Desde o pico da transmissão na China, entre o fim de janeiro e o início de
fevereiro, os registros diários de casos foram reduzidos a menos de 100 por
dia, com raras exceções. Com o crescimento do número de recuperados e a
desaceleração das novas infecções, o país hoje soma cerca de 79.2 mil curados e
4,6 mil mortes, em um universo de 84 mil casos informados pelas autoridades
sanitárias do país.
Muitos países, no entanto, ainda registram um número alto de novos casos
todos os dias, o que faz com que o total de casos confirmados da doença ainda
seja mais que o dobro do de recuperados.

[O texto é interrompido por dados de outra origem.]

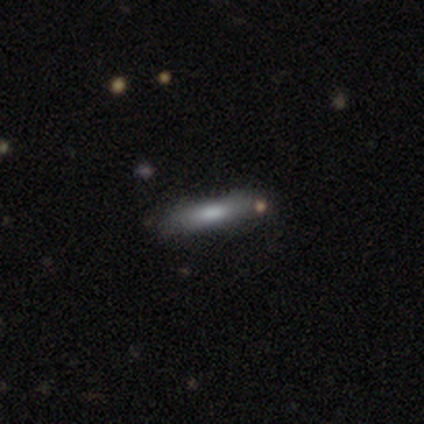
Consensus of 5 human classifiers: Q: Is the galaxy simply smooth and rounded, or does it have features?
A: smooth — 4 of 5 (80%).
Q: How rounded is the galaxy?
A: cigar-shaped — 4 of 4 (100%).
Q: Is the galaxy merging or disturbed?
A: none — 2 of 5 (40%).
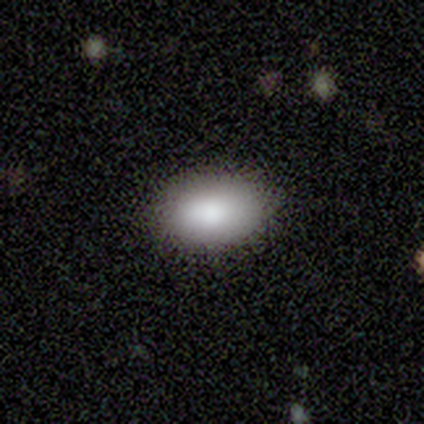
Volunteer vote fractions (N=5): Overall: smooth (100%). How rounded: in between (100%). Merging: none (100%).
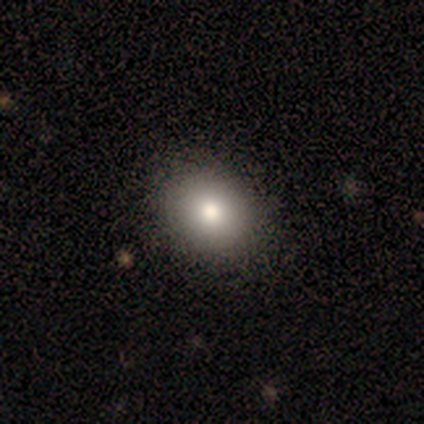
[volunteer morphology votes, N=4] This appears to be a smooth galaxy with no disk features (75%) that is round (100%). Merging: none (100%).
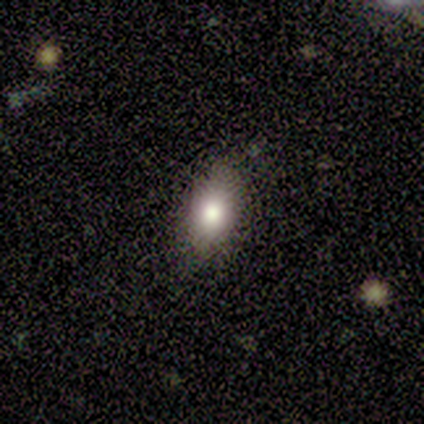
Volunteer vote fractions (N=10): Smooth or featured? smooth (90%)
How rounded? in between (78%)
Merging? none (78%)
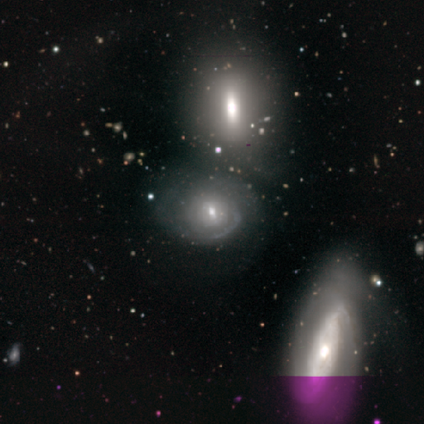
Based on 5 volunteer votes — Morphology: type=featured or disk (80%); edge-on=no (100%); bar=no (100%); spiral arms=yes (75%); winding=tight (100%); arm count=can't tell (100%); bulge=moderate (75%); merging=merger (60%).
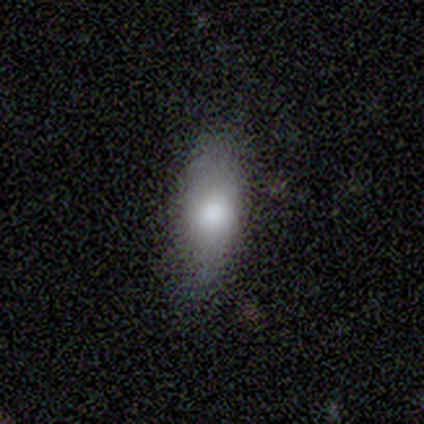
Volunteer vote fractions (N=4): smooth 75%, featured or disk 25%, star or artifact 0%. Down the decision tree: how rounded — in between (100%); merging — none (75%).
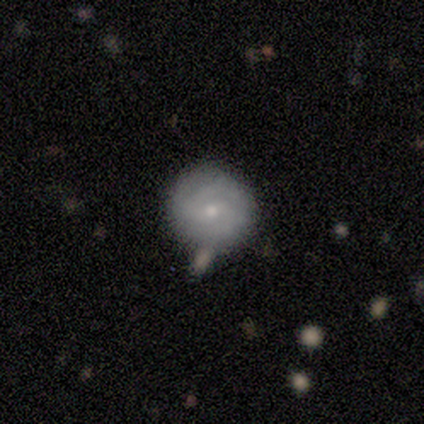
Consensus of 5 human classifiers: Overall: featured or disk (80%). Edge-on disk: no (100%). Bar: no (75%). Spiral arms: yes (100%). Spiral arm count: 2 (75%). Spiral winding: medium (75%). Bulge size: small (75%). Merging: none (75%).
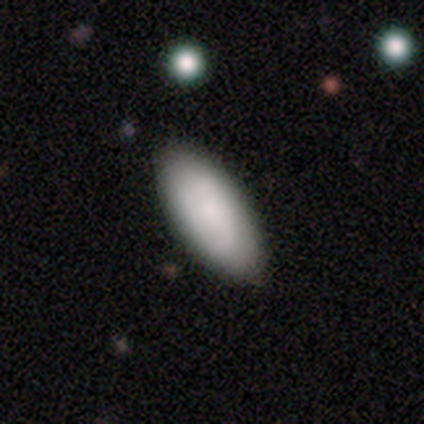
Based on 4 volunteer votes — Volunteers were most divided on "smooth or featured" (2-way tie): smooth: 50%, featured or disk: 50%, star or artifact: 0%. More confident: how rounded — in between (100%); merging — none (75%).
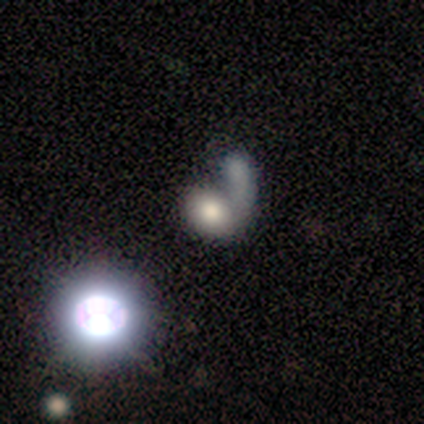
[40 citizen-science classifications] smooth 62%, star or artifact 20%, featured or disk 18%. Down the decision tree: how rounded — round (56%); merging — merger (62%).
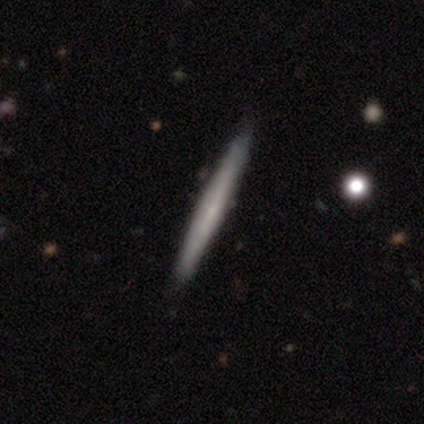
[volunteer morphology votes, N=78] Smooth or featured? 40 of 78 (51%) said featured or disk. Edge-on disk? 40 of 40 (100%) said yes. Edge-on bulge? 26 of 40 (65%) said none. Merging? 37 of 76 (49%) said none.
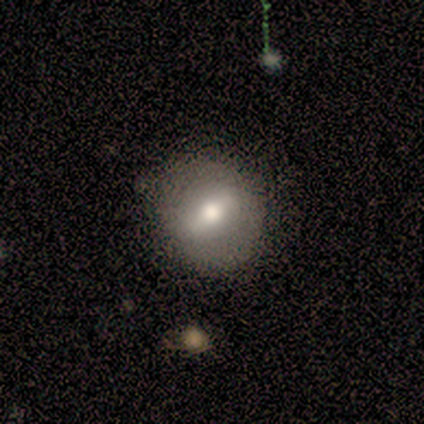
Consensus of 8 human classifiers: Smooth or featured? 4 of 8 (50%) said featured or disk. Edge-on disk? 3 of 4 (75%) said no. Bar? 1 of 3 (33%, tied with weak and no) said strong. Spiral arms? 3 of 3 (100%) said no. Bulge size? 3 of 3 (100%) said moderate. Merging? 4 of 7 (57%) said none.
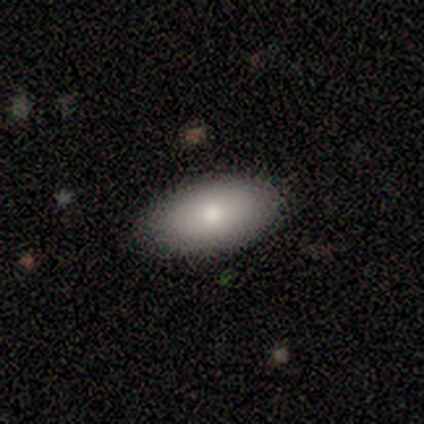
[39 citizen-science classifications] Smooth or featured? smooth (67%)
How rounded? in between (92%)
Merging? none (89%)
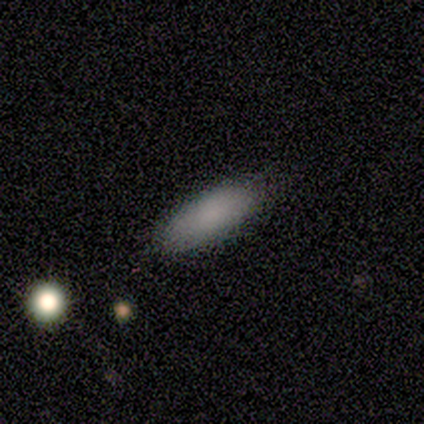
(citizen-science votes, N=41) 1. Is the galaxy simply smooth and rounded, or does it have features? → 83% smooth, 15% featured or disk, 2% star or artifact.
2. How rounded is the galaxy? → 65% in between, 35% cigar-shaped, 0% round.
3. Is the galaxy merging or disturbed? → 80% none, 2% minor disturbance, 0% major disturbance, 0% merger.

O Brasil é um dos países nessa
situação, com mais de 188 mil casos confirmados e cerca de 79 mil recuperados.
Como os quadros leves de infecção costumam durar 14 dias após o início dos
sintomas, uma parte considerável da alta diária de casos entra na conta dos
casos recuperados alguns dias depois.
Mas quando alguém pode ser considerado recuperado de covid-19?
Contagem de recuperados
A Organização Mundial da Saúde (OMS) considera, no caso dos doentes
confirmados por critério laboratorial, que estão recuperados aqueles que
tiveram dois resultados negativos para SARS-CoV-2 com pelo menos um dia de
intervalo. Já nos casos leves de covid-19, a OMS estima que o tempo entre o
início da infecção e a recuperação dure até 14 dias.
O Ministério da Saúde informa que, no caso do Brasil, o número de
recuperados considera os dois critérios da OMS. De um lado, entram na conta
pacientes com infecções mais graves que foram internados e passam por novos
testes para identificar se o vírus continua ativo no organismo. Do outro, estão
os pacientes com casos leves, que entram na conta de recuperados quando não
apresentam mais os sintomas após 14 dias do início da infecção.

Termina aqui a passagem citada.